Видимо, собирается пойти в подвал за пилой.
— Ну… и… девка, — радуется Юули. Уголки рта поднимаются от усмешки вверх, и слезы градом катятся на подушку.
Пожимаю Юули руку — сперва здоровую, потом больную, медленно киваю. Медлю — рука моя повисла в воздухе, и все же я не смогла погладить ее по голове, ушла, не в состоянии оглянуться назад.
На дворе пусто — ни единой живой души. Поднимаюсь по скрипучим деревянным ступеням, обитым железными угольниками, рука скользит по отшлифованному поручню. С чердака доносятся глухие шаги, возгласы, говор.
Открыла дверь, в нос ударил спертый воздух. Распахиваю окна и стою на сквозняке, чувствую, как во мне пробуждается жажда к действию.
В
В кухне раздеваюсь догола, ступаю с ногами в таз и моюсь вся, беззаботно разбрызгивая на половики воду.
Темная юбка и выгоревшая на плечах шерстяная кофта, полосатая ситцевая блузка с обтрепанными петлями — все это мне сейчас отлично подходит. Когда-то Юули дала мне белый платок — по краям фабричный рисунок из завитушек — великолепно, именно то, что надо!
Обувка?
Взять с собой туфли, но на долгую дорогу нет ничего лучше вязаных поршней. Носки шерстяные, в них ноги потеть не будут, да и не натрет.
Все?
Да, надо спрятать незаконченный перевод. Провожу указательным пальцем по тисненым буквам коленкорового переплета — «В. И. Ленин. Материализм и эмпириокритицизм» — и кладу книгу вместе с рукописью в папку. Ну да, и закладка здесь, не стерлась и галочка, поставленная карандашом на том месте, где работа прервалась на половине. Правда, не столь уж и на половине, перевести осталось с дюжину страниц.
И альбом с фотографиями — как хочется полистать его! Но нельзя терять время! Рывком сдергиваю со стола клеенку, на пол летит стакан, в котором торчком стояла ложка. Пусть валяется. Стол весь в каких-то несусветных пятнах. Покрываю столешницу полотенцем, запихиваю в карман кофты сырой обмылок крапчатого хозяйственного мыла.
В погребе под капустной бочкой была расшатана каменная плита. Вполне подойдет. Те горсти сухого песка, которые потребуется убрать, чтобы освободить место для свертка, можно превосходно засыпать между другими плитами.
Ключ оставляю в замке. Пусть растаскивают дрова и нюхают пустую кадку. Ящик с инструментами Кристьяна? Да ну его, кому нужно это ржавое барахло.
Когда дровяник будет опустошен, к нему быстро пропадет интерес.
Придется еще раз зайти к Юули, чтобы взять корзину с намалеванными розами. Когда я в последний раз ела? Дома ни корки хлеба, чтобы взять с собой. Не станешь ведь напихивать в корзину крупу или манку.
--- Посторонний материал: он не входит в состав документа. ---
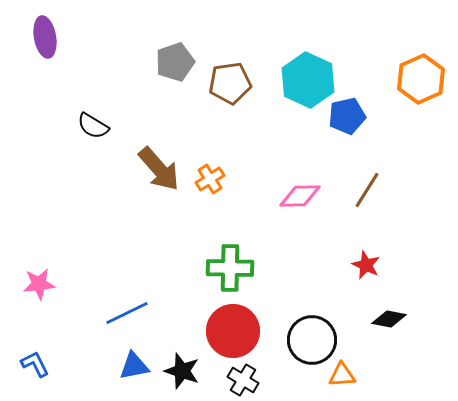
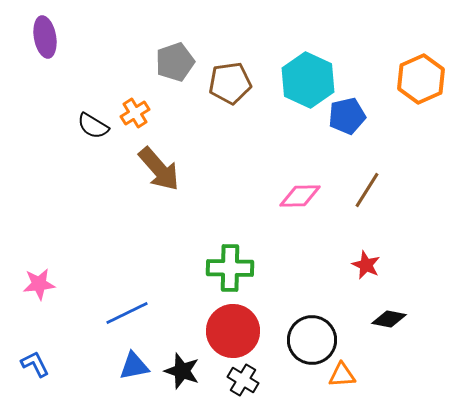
orange cross: moved 75 px left, 66 px up
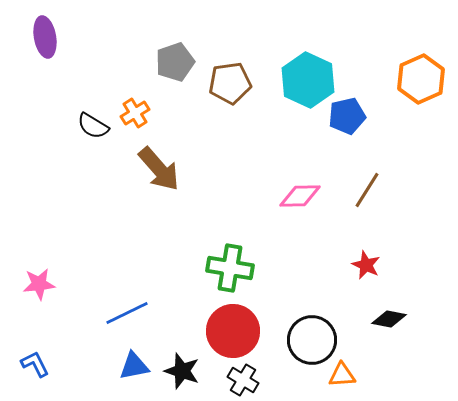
green cross: rotated 9 degrees clockwise
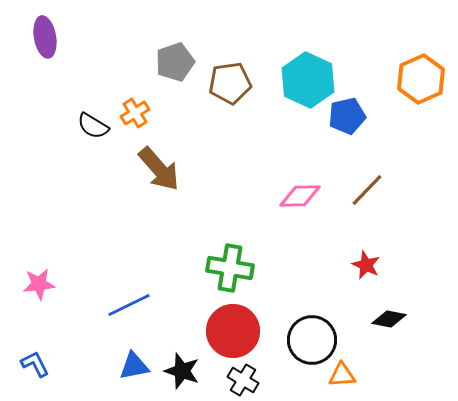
brown line: rotated 12 degrees clockwise
blue line: moved 2 px right, 8 px up
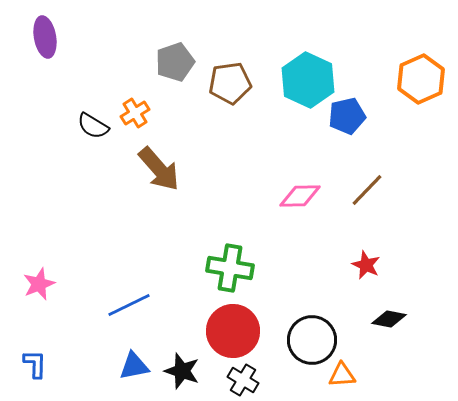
pink star: rotated 16 degrees counterclockwise
blue L-shape: rotated 28 degrees clockwise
Зачем?
В конце концов повсюду есть люди, которые не откажут в куске хлеба.
В нагрудном карманчике похрустывают сто двадцать рублей, может, кто посчитается еще с советскими деньгами.
Приоткрывшая было дверь Мирьям тут же быстро шмыгает обратно в Юулины покои.
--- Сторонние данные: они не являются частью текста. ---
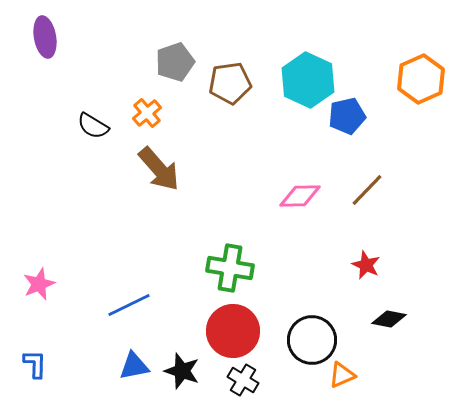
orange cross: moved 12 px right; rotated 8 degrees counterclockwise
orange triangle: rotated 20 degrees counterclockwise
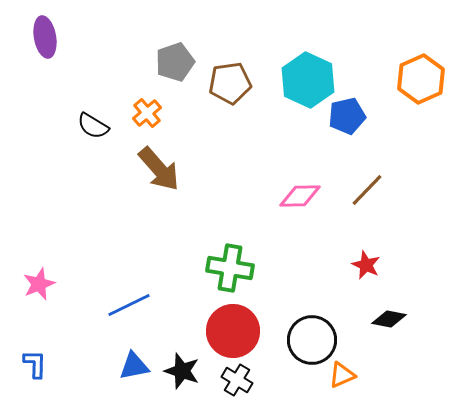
black cross: moved 6 px left
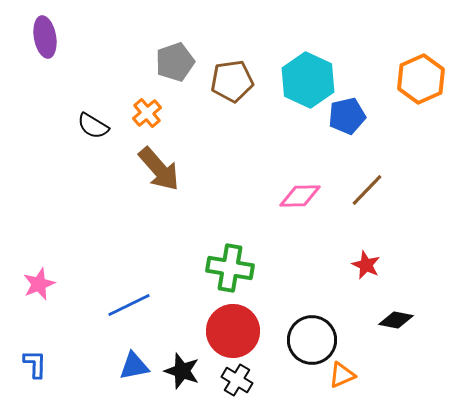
brown pentagon: moved 2 px right, 2 px up
black diamond: moved 7 px right, 1 px down
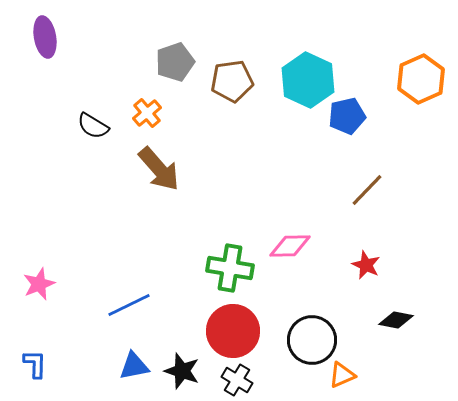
pink diamond: moved 10 px left, 50 px down
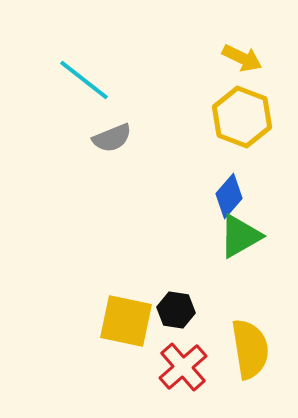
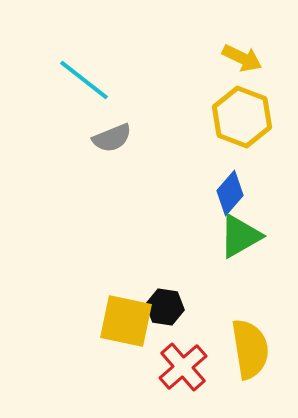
blue diamond: moved 1 px right, 3 px up
black hexagon: moved 11 px left, 3 px up
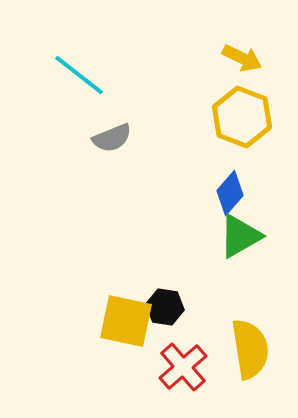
cyan line: moved 5 px left, 5 px up
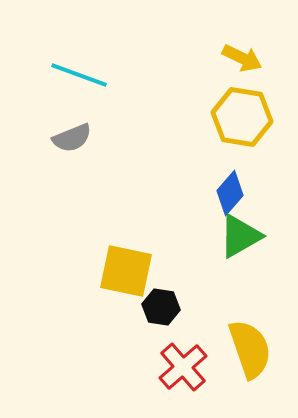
cyan line: rotated 18 degrees counterclockwise
yellow hexagon: rotated 12 degrees counterclockwise
gray semicircle: moved 40 px left
black hexagon: moved 4 px left
yellow square: moved 50 px up
yellow semicircle: rotated 10 degrees counterclockwise
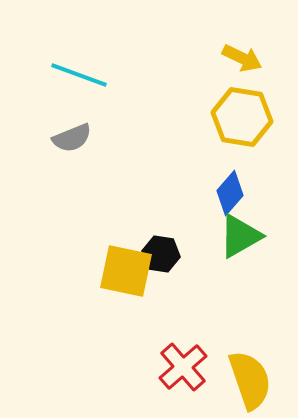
black hexagon: moved 53 px up
yellow semicircle: moved 31 px down
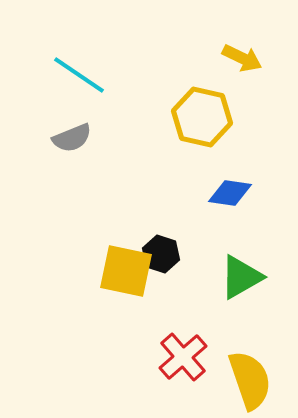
cyan line: rotated 14 degrees clockwise
yellow hexagon: moved 40 px left; rotated 4 degrees clockwise
blue diamond: rotated 57 degrees clockwise
green triangle: moved 1 px right, 41 px down
black hexagon: rotated 9 degrees clockwise
red cross: moved 10 px up
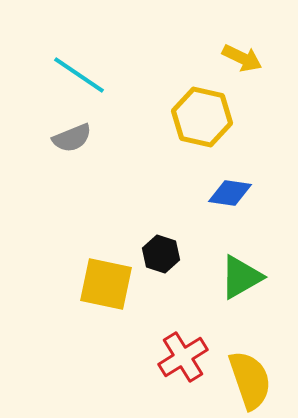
yellow square: moved 20 px left, 13 px down
red cross: rotated 9 degrees clockwise
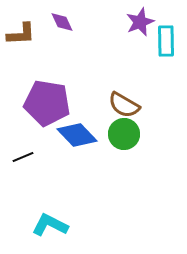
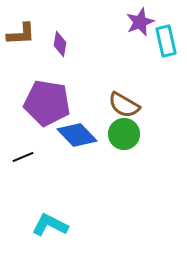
purple diamond: moved 2 px left, 22 px down; rotated 35 degrees clockwise
cyan rectangle: rotated 12 degrees counterclockwise
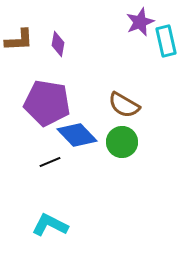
brown L-shape: moved 2 px left, 6 px down
purple diamond: moved 2 px left
green circle: moved 2 px left, 8 px down
black line: moved 27 px right, 5 px down
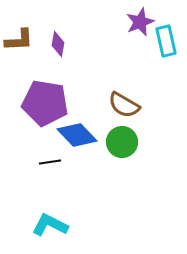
purple pentagon: moved 2 px left
black line: rotated 15 degrees clockwise
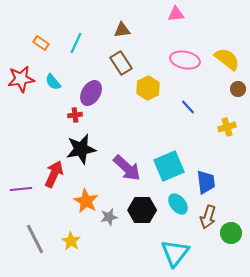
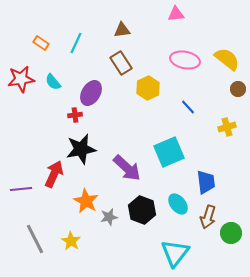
cyan square: moved 14 px up
black hexagon: rotated 20 degrees clockwise
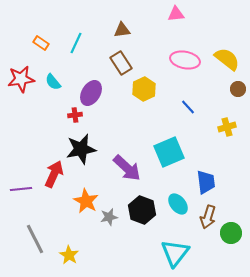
yellow hexagon: moved 4 px left, 1 px down
yellow star: moved 2 px left, 14 px down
Достала из чулана корзину, прохожу через комнату, в которой лежит Юули. Перед ее кроватью собрались все: жена Арнольда и обе их дочери. На лице больной светится глубокая умиротворенность, руки покоятся сверху на пододеяльнике. Заметив мой торопливый шаг, Юули просит на секунду задержаться.
— Анна, я должна тебе сказать… я… сожалею, что так плохо говорила Михкелю о своих родителях. В семье должно быть много людей. Видно, и ты должна была родиться.